Michael Kraus is the Frederick C. Dirks Professor of Political Science at Middlebury College.


The following piece by Professor Michael Kraus was published on the web site Open Society Foundations on November 23, 2015.

By Michael Kraus

The horrific attacks in Paris occurred in the midst of Europe’s biggest refugee crisis since World War II. Now some in Europe and the United States are using these attacks as an excuse to close their doors to people fleeing terror and violence in Syria, Iraq, and elsewhere—terror and violence perpetrated by the likes of those who committed the crimes in Paris.

The reaction in Europe and the United States was very different four decades ago when I was fleeing persecution.

I was forced to leave Prague at the age of 19, a few months after 500,000 Soviet troops invaded what was then Czechoslovakia. Their aim was to stop the Prague Spring, a period of liberalization in which rights and freedoms expanded under reformist Alexander Dubček’s leadership.

On the morning of the invasion, August 20, 1968, I was at the post office where I had a summer job. We were listening to Czech national radio when they announced, “If you hear the national anthem, it means this is the end of our legal broadcasting.” Seconds later, the national anthem started playing. I looked around me and saw my coworkers—women the age of my mother—crying. Through the window, we could see Soviet tanks occupying our street. At that moment, I felt truly lost and afraid.
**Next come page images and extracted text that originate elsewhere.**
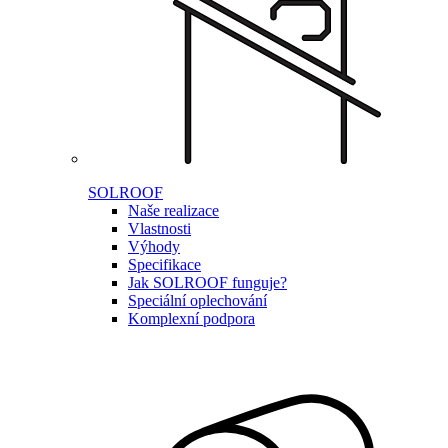
SOLROOF
Naše realizace
Vlastnosti
Výhody
Specifikace
Jak SOLROOF funguje?
Speciální oplechování
Komplexní podpora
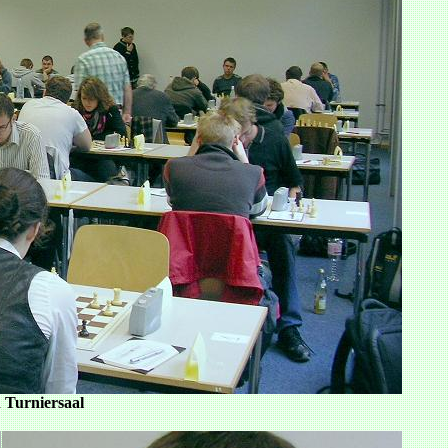
n Turniersaal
I was a passionate believer in what the Prague Spring represented, and that same week I joined the numerous spontaneous acts of civil disobedience directed at the Soviet army. There was some violence, too—I remember seeing young people covered in blood carrying the Czechoslovakian flag. Our government called the invasion illegal but soon our top leaders, including Dubček, were arrested and taken away. Suddenly we felt that we were left with no direction.
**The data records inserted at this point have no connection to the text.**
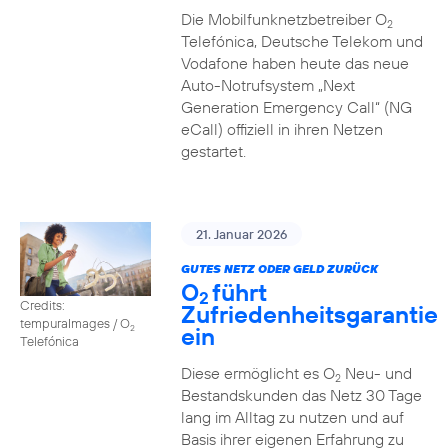
Die Mobilfunknetzbetreiber O
2
Telefónica, Deutsche Telekom und
Vodafone haben heute das neue
Auto-Notrufsystem „Next
Generation Emergency Call“ (NG
eCall) offiziell in ihren Netzen
gestartet.
21. Januar 2026
GUTES NETZ ODER GELD ZURÜCK
O
führt
2
Credits:
Zufriedenheitsgarantie
tempuraImages / O
ein
2
Telefónica
Diese ermöglicht es O
Neu- und
2
Bestandskunden das Netz 30 Tage
lang im Alltag zu nutzen und auf
Basis ihrer eigenen Erfahrung zu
In the months following the invasion, between 80,000 and 100,000 people left the country. I managed to leave as well after receiving an invitation from a British school to study there. Many British schools provided young Czechs such as myself safe haven—indeed, this same school had provided asylum to my cousin during World War II. History was repeating itself.

The school gave me an opportunity to start anew. I spent about eight months there before obtaining political asylum in the United States. I worried I might never see my parents again, and it turned out I was nearly right: it took 10 years. I wouldn’t meet my younger siblings, who had stayed behind, until 14 years later. That’s the price you pay for being a refugee.

Eight years after my departure, in 1977, I was sentenced in absentia to a year in prison because I had apparently left Czechoslovakia without government permission. My older sister, my brother, and my brother’s wife, also refugees (in Colombia and Germany, respectively), also received sentences. It was a tactic the authorities used, I think, to extract resources from refugees—the verdict meant that we forfeited all our property.

Since then, I have gone back to visit and compared notes with former classmates who stayed behind. The regime went from bad to worse after I left. Several hundred thousand people were fired from their jobs for political reasons, and their children were often denied access to higher education. Hundreds of authors, journalists, and artists were blacklisted, their works banned. The regime destroyed many members of my generation in terms of their ability to make something of themselves.

I was very fortunate that I was given a second chance thanks to the hospitality of other countries—people who gave a total stranger the opportunity to start again. The kindness of this simple act made me feel obligated to make the very best of my new life, not just for me, but for all of those who were left behind.

In my quest to better understand what happened to my country, I was drawn to politics and international affairs. Today, I am a university professor who teaches those subjects to a new generation. It brings me joy to work with young people who are now around the age I was when I left my homeland, and to analyze the impact, for better or worse, that politics can have on people’s lives.